As you can see, the number of recursive calls increases exponentially in the second solution. So the functions mark and unmark are not responsible for the slow way the program moves.

I have spent this day trying to find why the second solution does so many recursive calls compared to to the first one, but I was not able to came up with an answer.

Can you help me?

Answer 1

The second solution is wrong. It outputs more solutions than normal. For example, for N = 5, it outputs (among others):

 8  0  0  0  0
-1 -1  0  0  8
-1  0  8 -1 -1
 8 -1 -1 -1 -1
-1 -1 -1  8 -1

 0  0  0  8  0
 0  8 -1 -1 -1
-1 -1 -1 -1  8
 8 -1  0 -1 -1
-1 -1 -1  8 -1

The reason is your marking code:

if(table[row][i] == 0)
{
      // This function call will result in pruning the column and the
      // diagonals of this element. It actually replaces the 0s with -1s.
      mark(table, size, row, i);

      getQueens(table, size, queens + 1, row + 1  );

      // Now replace the -1s with 0s.
      unmark(table, size, row, i);
}

Think about what happens to a cell attacked by two queens: you will mark it when placing the first queen, make a recursive call (or more, doesn't matter), mark it again, then unmark it when returning from the second recursive call. Then you will forget that the queen placed during the first recursive call is still attacking it.

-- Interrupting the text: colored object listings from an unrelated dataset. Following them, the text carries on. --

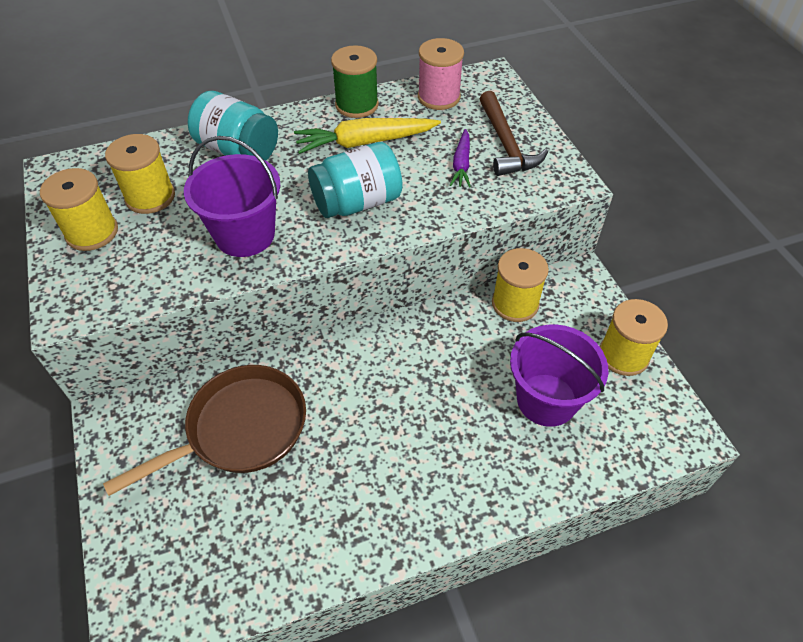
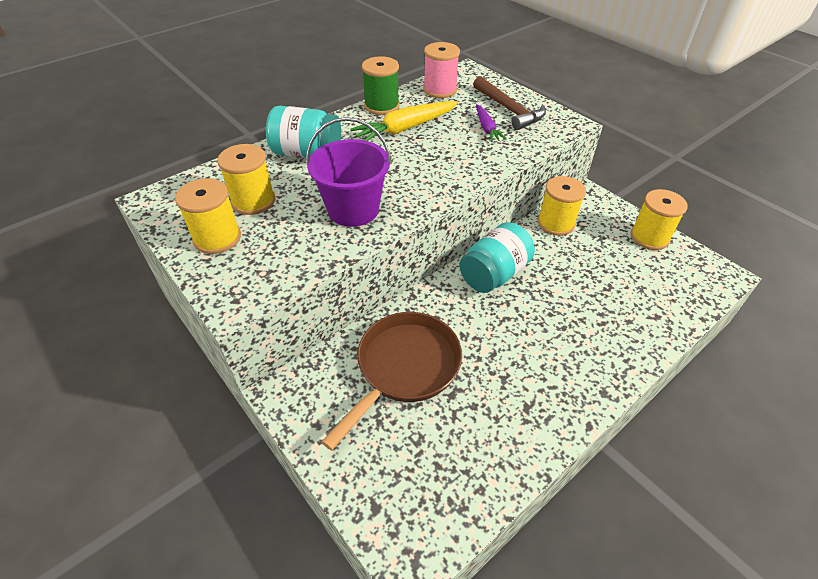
camera: 20 degrees left, 5 degrees down
turquoise jar [308,142,402,218] -> turquoise jar moved to [459,222,535,293]
purple bucket [510,324,608,427] -> none

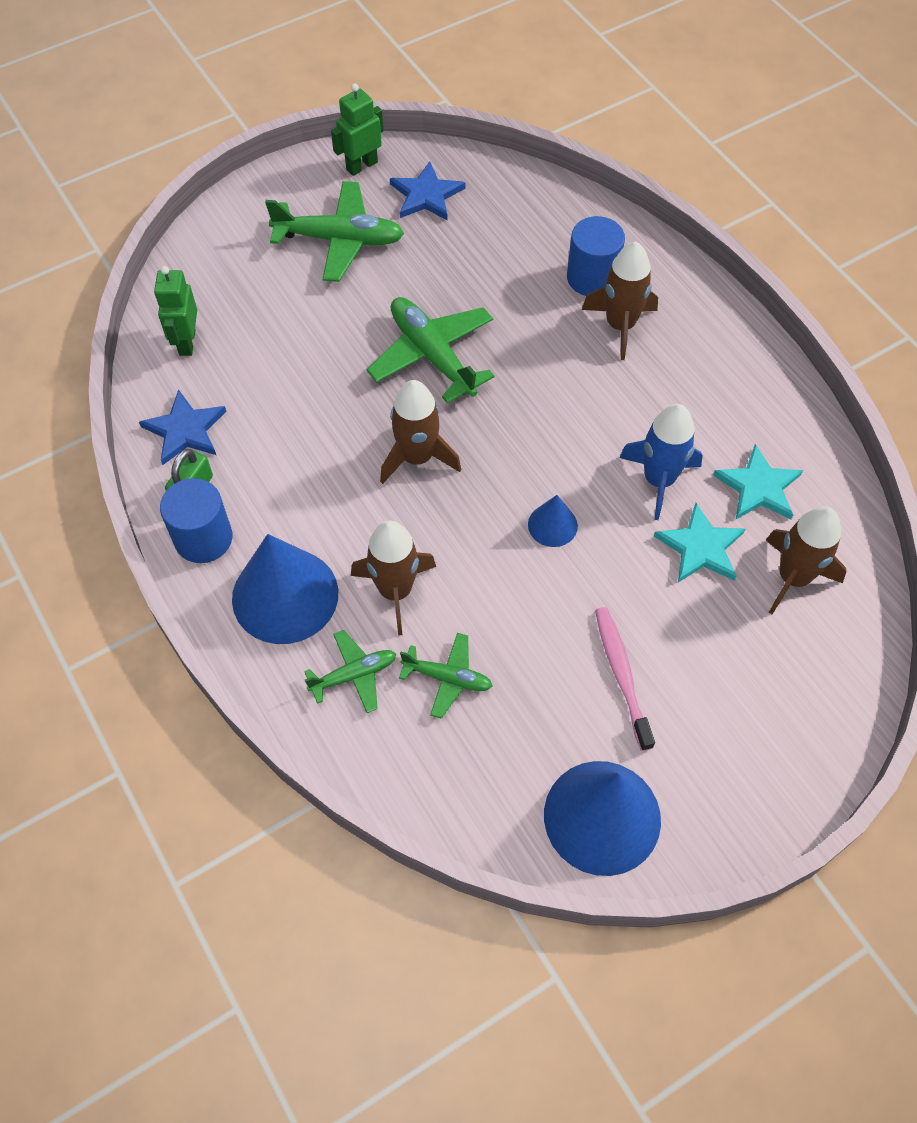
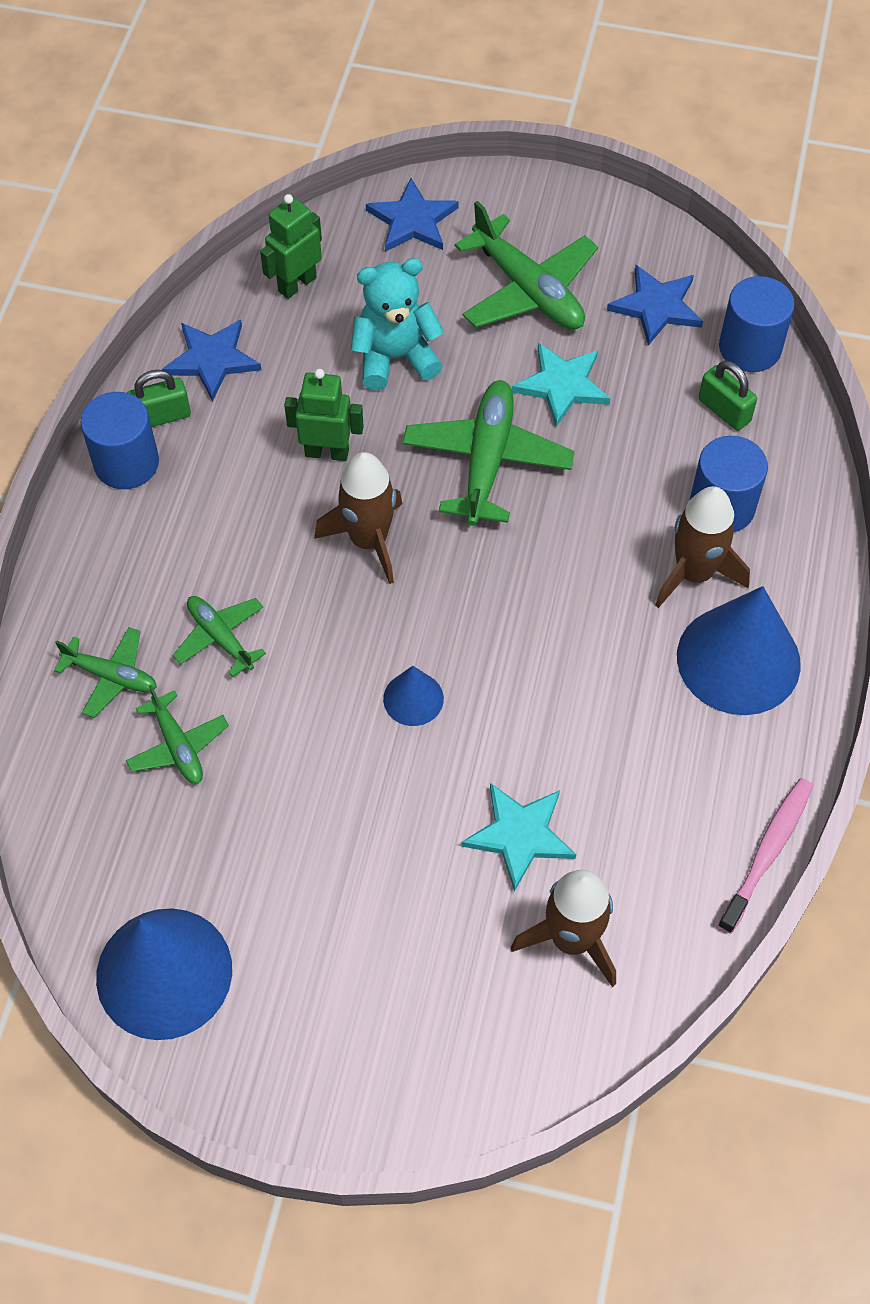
camera: 45 degrees right, 0 degrees up
blue cone [232,534,338,644] -> blue cone moved to [677,586,801,715]
green robot [331,84,384,176] -> green robot moved to [284,369,364,461]
brown rocket [351,520,436,636] -> green plane [172,596,266,677]
pink toothbrush [595,607,655,751] -> pink toothbrush moved to [718,778,813,934]
blue rocket [619,404,703,520] -> none
turquoise star [713,444,803,519] -> turquoise star moved to [512,343,611,427]
none -> turquoise teddy bear [351,258,444,390]
none -> blue star [366,178,459,252]
none -> green padlock [698,361,757,431]
none -> blue cylinder [719,276,795,372]

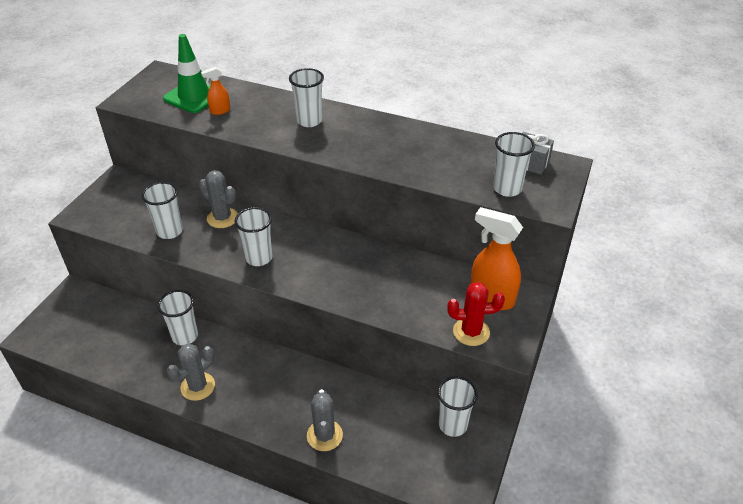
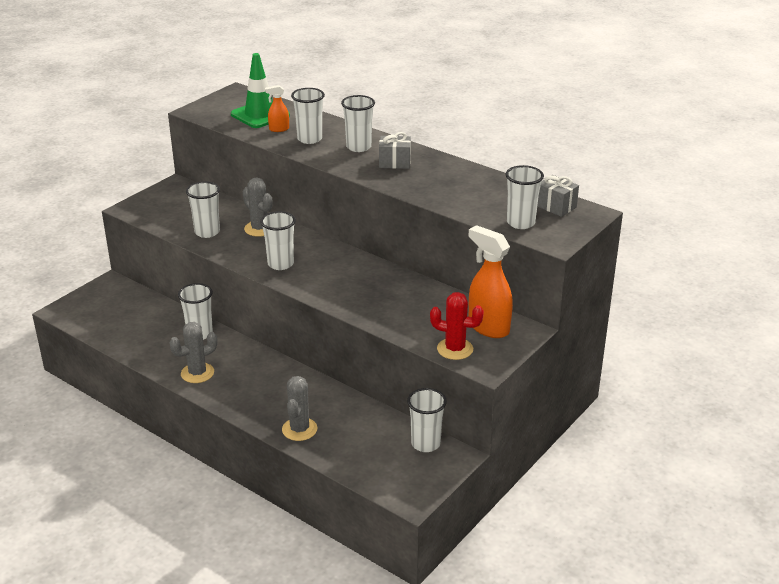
camera: 15 degrees right, 10 degrees down
none -> white cup [291,88,325,144]
none -> grey gift [379,132,411,169]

Note that in each of the wrong solutions above, one of the queens that is wrongly placed is attacked by two others, and it was also placed before the two others that are attacking it.

Obviously, this leads the algorithm to find more solutions, hence more recursive calls.

The classic solution

The proper way to solve the problem is by using the algorithm to generate permutations. Let:

col[i] = the column of the queen placed on row i

Then you need to generate valid permutations in the col array. I'll leave the necessary conditions as an exercise.

Of course, you might also be able to fix your approach by incrementing and decrementing a counter instead of using just 1/0.